Die niederländische Arbeiterpartei erreichte bei der Parlamentswahl im März 5,7 Prozent. Der Kandidat der französischen Sozialisten, Benoît Hamon, kam bei der Präsidentenwahl am vorigen Sonntag auf 6,36 Prozent. Die griechische Pasok kam bei den Wahlen 2015 einmal auf fünf, einmal auf sechs Prozent. In Polen ist die sozialdemokratische Partei gar nicht mehr im Parlament vertreten.

Und in Wien bekommt der sozialdemokratische Parteichef und Bürgermeister ohne Gegenkandidat von den eigenen Gesinnungsfreunden nur noch 77 Prozent der Delegiertenstimmen.

### Arbeitsaufträge
A. Geben Sie die Stelle des Auszugs von „Und in Wien“ bis „Prozent der Delegiertenstimmen.“ wortgetreu wieder.
B. Welches Ergebnis erzielte Benoît Hamon laut dem Auszug bei der Präsidentenwahl?
Die nachstehenden Einträge haben mit dem Auszug nichts zu tun.

### Vorliegende Daten
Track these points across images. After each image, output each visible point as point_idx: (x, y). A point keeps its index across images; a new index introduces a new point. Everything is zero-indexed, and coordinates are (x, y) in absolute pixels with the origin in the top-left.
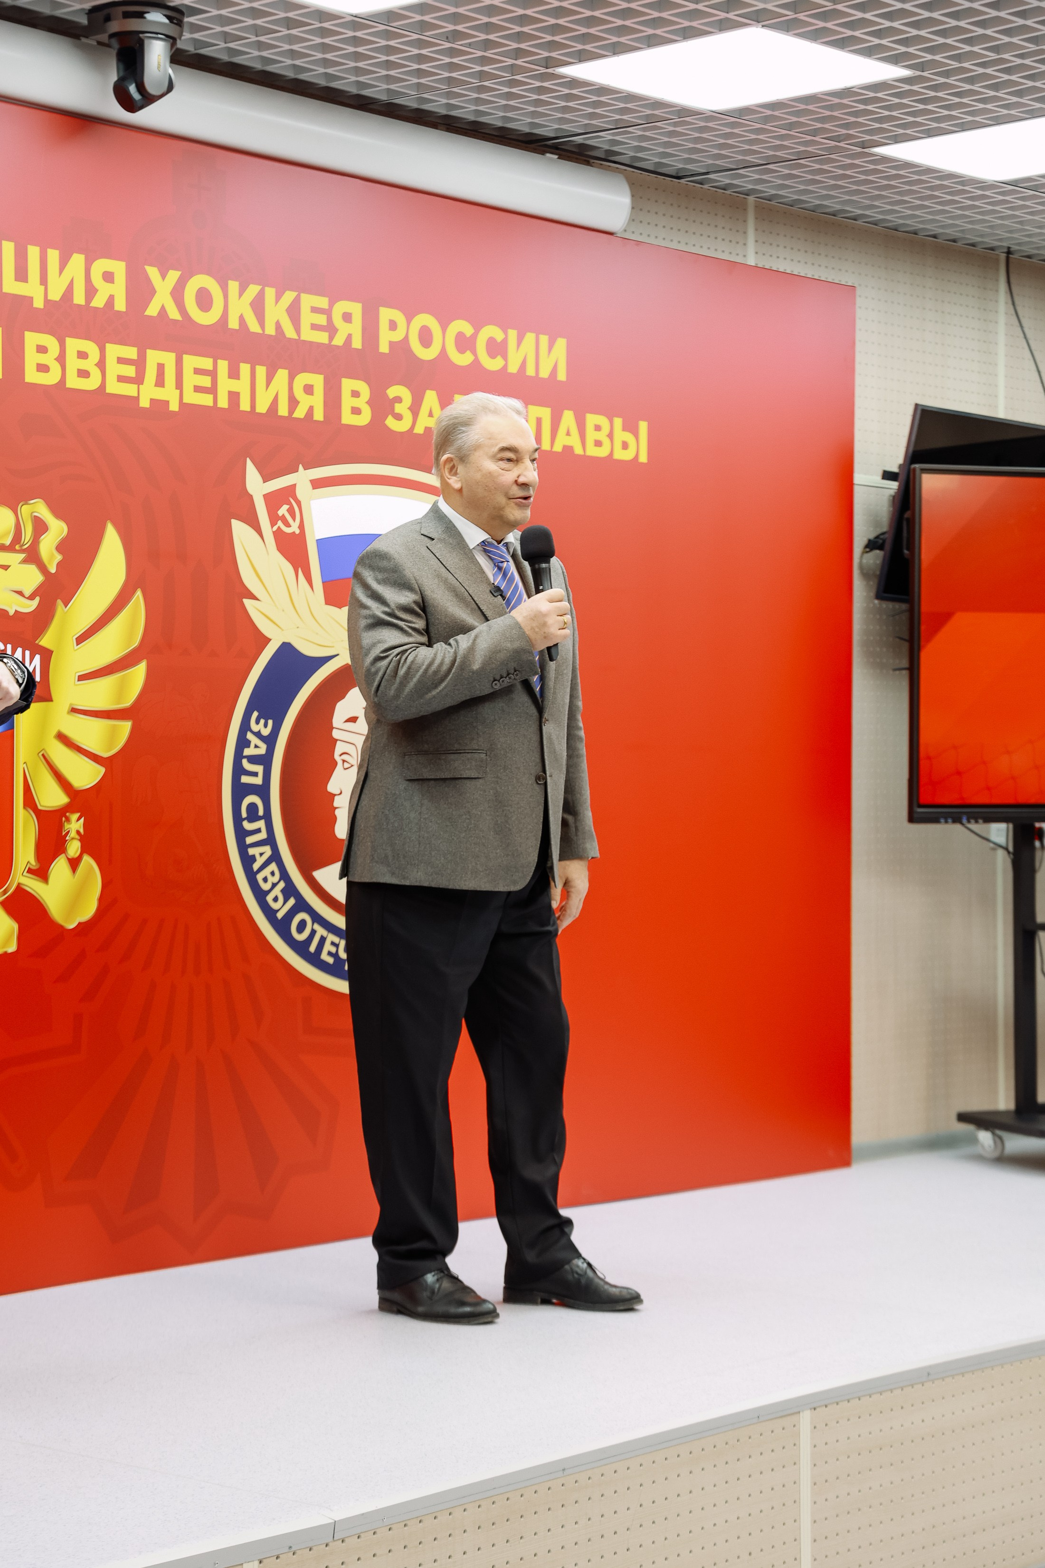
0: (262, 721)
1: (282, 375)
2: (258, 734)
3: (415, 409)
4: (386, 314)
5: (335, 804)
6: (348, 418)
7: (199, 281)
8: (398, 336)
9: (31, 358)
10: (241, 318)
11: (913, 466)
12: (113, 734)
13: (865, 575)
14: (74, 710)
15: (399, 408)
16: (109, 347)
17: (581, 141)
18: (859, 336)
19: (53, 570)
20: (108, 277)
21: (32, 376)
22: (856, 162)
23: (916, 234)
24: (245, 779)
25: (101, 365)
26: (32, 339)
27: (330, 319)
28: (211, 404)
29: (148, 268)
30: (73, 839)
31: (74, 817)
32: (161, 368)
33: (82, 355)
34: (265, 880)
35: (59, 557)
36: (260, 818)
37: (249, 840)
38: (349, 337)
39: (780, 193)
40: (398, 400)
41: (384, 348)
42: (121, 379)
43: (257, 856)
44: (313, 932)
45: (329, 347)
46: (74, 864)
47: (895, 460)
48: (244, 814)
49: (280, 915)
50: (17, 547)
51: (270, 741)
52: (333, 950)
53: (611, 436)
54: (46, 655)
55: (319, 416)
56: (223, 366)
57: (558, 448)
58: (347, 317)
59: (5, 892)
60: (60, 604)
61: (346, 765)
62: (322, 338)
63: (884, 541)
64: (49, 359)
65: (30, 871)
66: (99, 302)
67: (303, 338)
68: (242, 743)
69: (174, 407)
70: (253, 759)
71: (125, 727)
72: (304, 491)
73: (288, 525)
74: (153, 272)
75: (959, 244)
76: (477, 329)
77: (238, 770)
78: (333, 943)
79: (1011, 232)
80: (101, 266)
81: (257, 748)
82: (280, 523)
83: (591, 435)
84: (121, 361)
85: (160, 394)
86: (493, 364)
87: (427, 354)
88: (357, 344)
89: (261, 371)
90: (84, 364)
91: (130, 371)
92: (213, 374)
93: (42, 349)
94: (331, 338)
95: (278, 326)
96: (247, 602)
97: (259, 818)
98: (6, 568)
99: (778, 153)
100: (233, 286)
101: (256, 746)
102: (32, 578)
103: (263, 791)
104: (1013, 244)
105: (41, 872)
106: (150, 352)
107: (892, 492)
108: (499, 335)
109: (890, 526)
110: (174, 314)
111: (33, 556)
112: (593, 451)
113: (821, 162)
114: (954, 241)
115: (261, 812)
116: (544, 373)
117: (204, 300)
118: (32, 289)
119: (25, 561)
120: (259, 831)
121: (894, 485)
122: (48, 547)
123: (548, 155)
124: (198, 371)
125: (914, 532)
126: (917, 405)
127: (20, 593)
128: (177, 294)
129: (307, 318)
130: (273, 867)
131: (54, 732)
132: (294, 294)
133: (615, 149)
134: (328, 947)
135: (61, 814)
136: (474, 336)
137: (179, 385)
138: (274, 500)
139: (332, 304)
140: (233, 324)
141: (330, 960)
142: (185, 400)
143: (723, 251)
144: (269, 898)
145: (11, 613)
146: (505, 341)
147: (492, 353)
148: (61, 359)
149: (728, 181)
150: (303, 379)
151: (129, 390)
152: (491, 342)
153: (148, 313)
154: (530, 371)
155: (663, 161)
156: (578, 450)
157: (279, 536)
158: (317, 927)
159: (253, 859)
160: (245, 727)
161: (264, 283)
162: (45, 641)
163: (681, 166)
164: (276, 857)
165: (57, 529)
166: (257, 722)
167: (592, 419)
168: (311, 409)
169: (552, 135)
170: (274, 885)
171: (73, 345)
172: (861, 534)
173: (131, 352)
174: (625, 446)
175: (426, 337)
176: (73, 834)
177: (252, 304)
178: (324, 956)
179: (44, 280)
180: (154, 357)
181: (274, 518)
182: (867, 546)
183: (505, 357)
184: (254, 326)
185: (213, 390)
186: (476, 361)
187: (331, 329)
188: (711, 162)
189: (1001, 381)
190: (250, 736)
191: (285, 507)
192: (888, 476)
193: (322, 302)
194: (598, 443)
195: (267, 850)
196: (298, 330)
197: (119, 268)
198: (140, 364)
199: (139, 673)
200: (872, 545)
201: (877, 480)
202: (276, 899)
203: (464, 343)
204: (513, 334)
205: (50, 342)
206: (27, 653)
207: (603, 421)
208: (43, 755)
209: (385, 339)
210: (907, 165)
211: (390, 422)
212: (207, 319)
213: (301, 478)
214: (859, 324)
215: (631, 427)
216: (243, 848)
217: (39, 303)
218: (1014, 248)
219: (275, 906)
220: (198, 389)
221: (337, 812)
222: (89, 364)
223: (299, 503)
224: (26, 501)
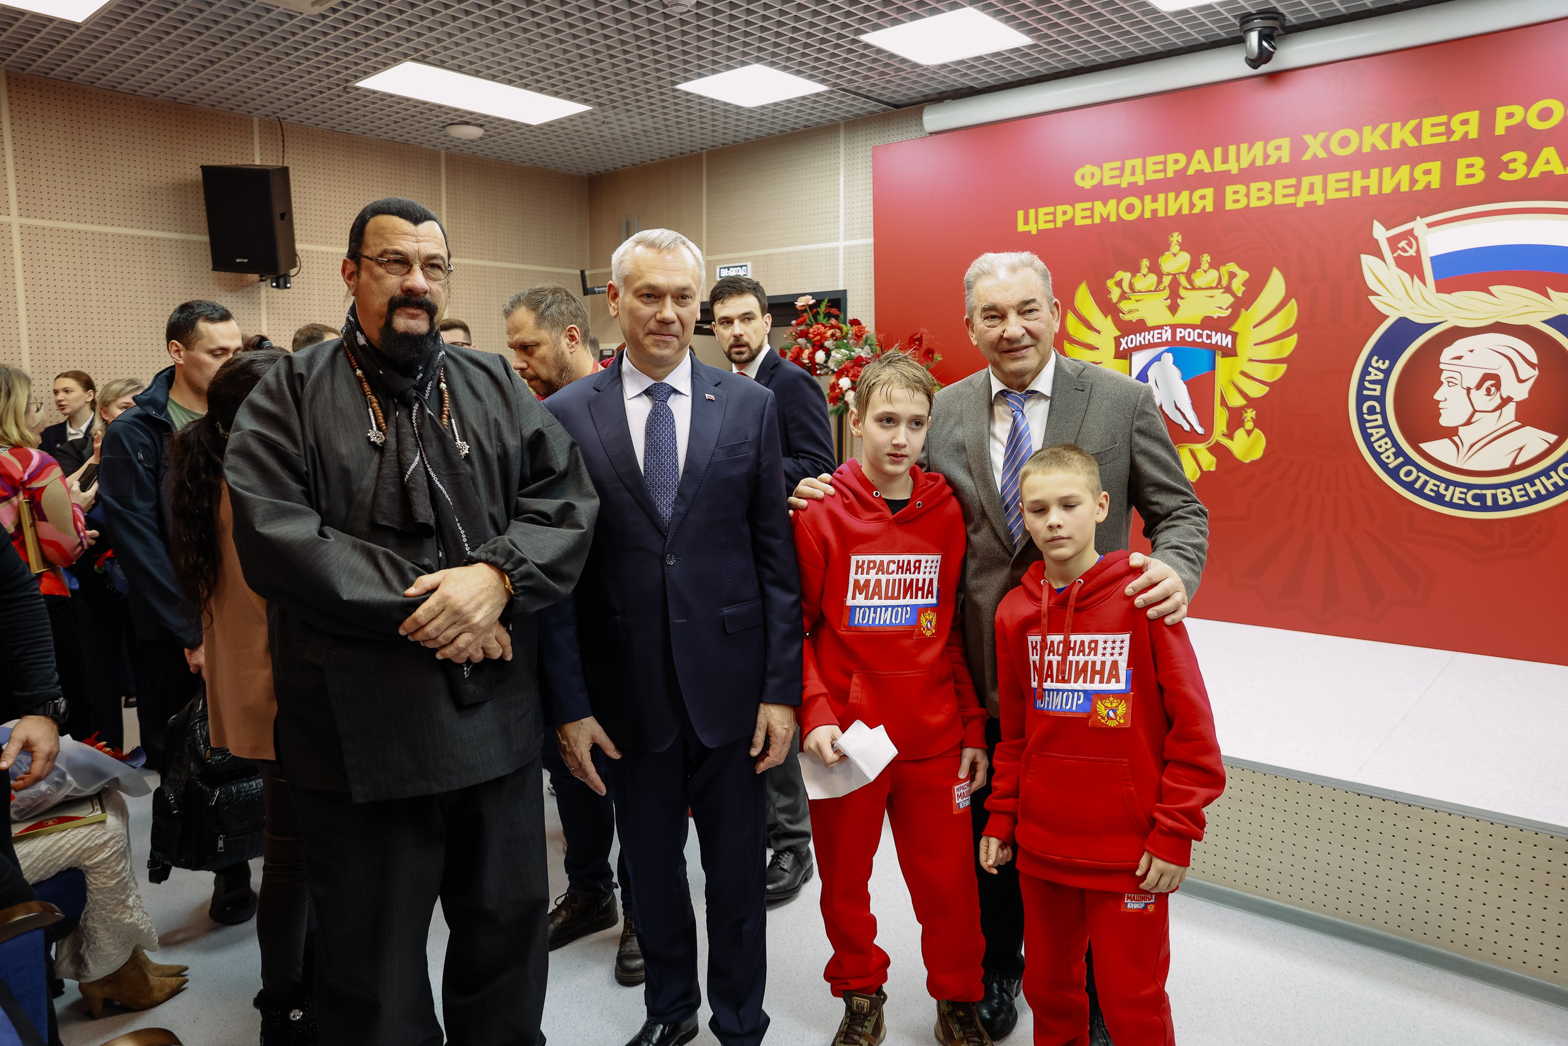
0: (1381, 361)
1: (1404, 168)
2: (1378, 369)
4: (1505, 109)
5: (1440, 406)
6: (1462, 182)
7: (1343, 134)
9: (1229, 198)
10: (1373, 145)
12: (1276, 371)
14: (1251, 360)
16: (1278, 182)
19: (1240, 295)
20: (1279, 148)
21: (1230, 206)
24: (1365, 392)
25: (1272, 192)
26: (1232, 189)
27: (1448, 126)
28: (1347, 196)
29: (1304, 137)
30: (1249, 421)
31: (1250, 410)
32: (1312, 185)
33: (1261, 190)
34: (1380, 447)
35: (1243, 289)
36: (1378, 413)
37: (1368, 425)
38: (1466, 134)
40: (1514, 160)
41: (1500, 132)
42: (1285, 196)
43: (1374, 434)
44: (1418, 478)
45: (1447, 143)
46: (1249, 432)
48: (1365, 411)
49: (1392, 467)
50: (1219, 286)
51: (1387, 373)
52: (1435, 488)
54: (1235, 335)
55: (1436, 185)
56: (1358, 174)
58: (1464, 122)
59: (1210, 445)
60: (1243, 310)
61: (1451, 384)
62: (1441, 139)
64: (1240, 196)
65: (1223, 435)
66: (1271, 161)
67: (1423, 143)
68: (1365, 372)
69: (1321, 202)
70: (1373, 382)
71: (1283, 367)
72: (1419, 231)
73: (1407, 252)
74: (1308, 137)
77: (1361, 387)
78: (1435, 485)
80: (1275, 143)
81: (1376, 376)
82: (1399, 252)
84: (1286, 187)
85: (1311, 199)
88: (1473, 135)
89: (1387, 171)
90: (1261, 194)
91: (1291, 191)
92: (1350, 180)
93: (1237, 192)
94: (1449, 138)
95: (1402, 141)
96: (1372, 298)
98: (1212, 297)
100: (1367, 129)
102: (1229, 299)
103: (1381, 399)
105: (1230, 436)
106: (1304, 179)
110: (1322, 155)
111: (1228, 290)
115: (1378, 410)
117: (1345, 143)
118: (1231, 166)
119: (1223, 293)
120: (1376, 420)
122: (1237, 285)
124: (1338, 181)
127: (1221, 308)
128: (1325, 144)
129: (1428, 132)
130: (1387, 440)
131: (1240, 372)
132: (1418, 120)
134: (1430, 486)
135: (1241, 409)
137: (1324, 191)
138: (1394, 239)
139: (1450, 117)
140: (1366, 149)
141: (1433, 494)
142: (1329, 197)
144: (1384, 457)
145: (1215, 317)
148: (1248, 195)
150: (1422, 167)
151: (1290, 200)
153: (1304, 159)
157: (1396, 258)
158: (1420, 474)
159: (1371, 435)
160: (1368, 363)
161: (1393, 121)
162: (1234, 329)
164: (1389, 434)
165: (1243, 275)
166: (1378, 362)
168: (1428, 183)
170: (1387, 450)
171: (1256, 186)
173: (1291, 181)
176: (1249, 418)
177: (1382, 135)
178: (1427, 491)
179: (1238, 160)
180: (1307, 180)
181: (1393, 250)
184: (1383, 147)
185: (1349, 189)
187: (1449, 133)
190: (1370, 369)
191: (1404, 242)
193: (1442, 118)
195: (1382, 430)
196: (1419, 140)
197: (1285, 142)
198: (1298, 186)
199: (1293, 340)
202: (1388, 457)
205: (1241, 188)
206: (1224, 335)
208: (1232, 382)
209: (1503, 125)
211: (1504, 176)
212: (1346, 152)
213: (1419, 225)
216: (1363, 429)
217: (1235, 171)
219: (1388, 462)
220: (1338, 190)
221: (1441, 411)
222: (1265, 193)
223: (1416, 239)
224: (1224, 264)
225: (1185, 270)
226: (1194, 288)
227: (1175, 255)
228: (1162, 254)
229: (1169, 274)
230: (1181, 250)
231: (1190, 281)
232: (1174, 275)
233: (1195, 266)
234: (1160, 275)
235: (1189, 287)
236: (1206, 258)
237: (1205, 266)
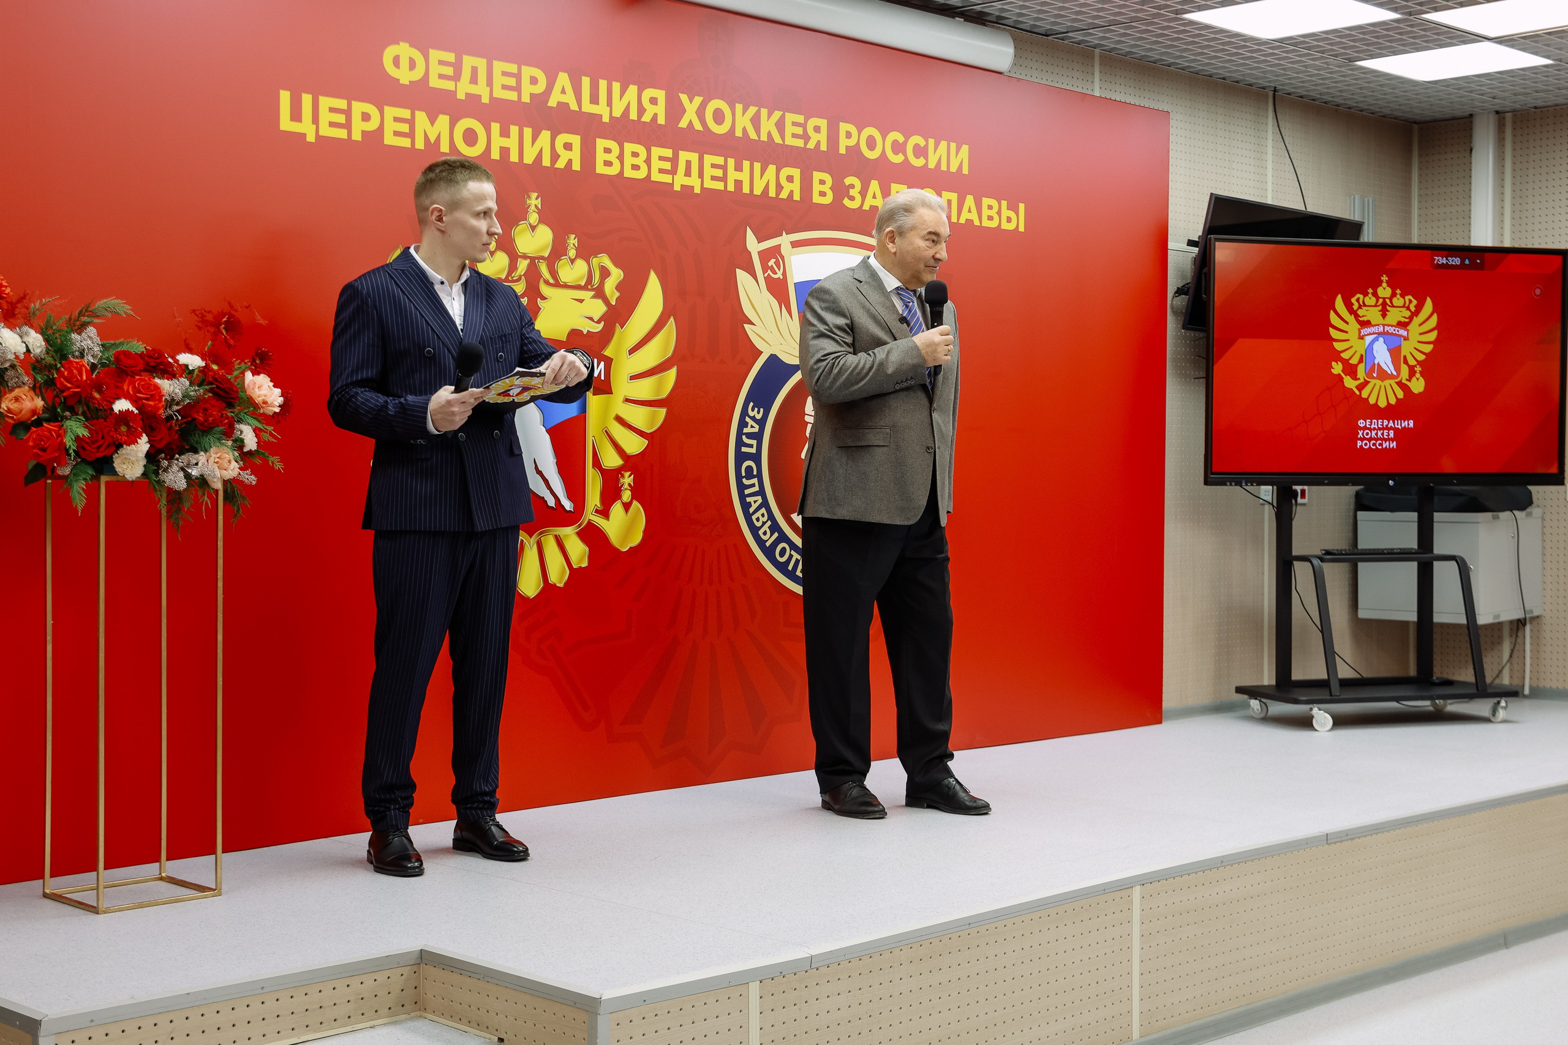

### Antworten
A.
Und in Wien bekommt der sozialdemokratische Parteichef und Bürgermeister ohne Gegenkandidat von den eigenen Gesinnungsfreunden nur noch 77 Prozent der Delegiertenstimmen.

B. Er kam auf 6,36 Prozent.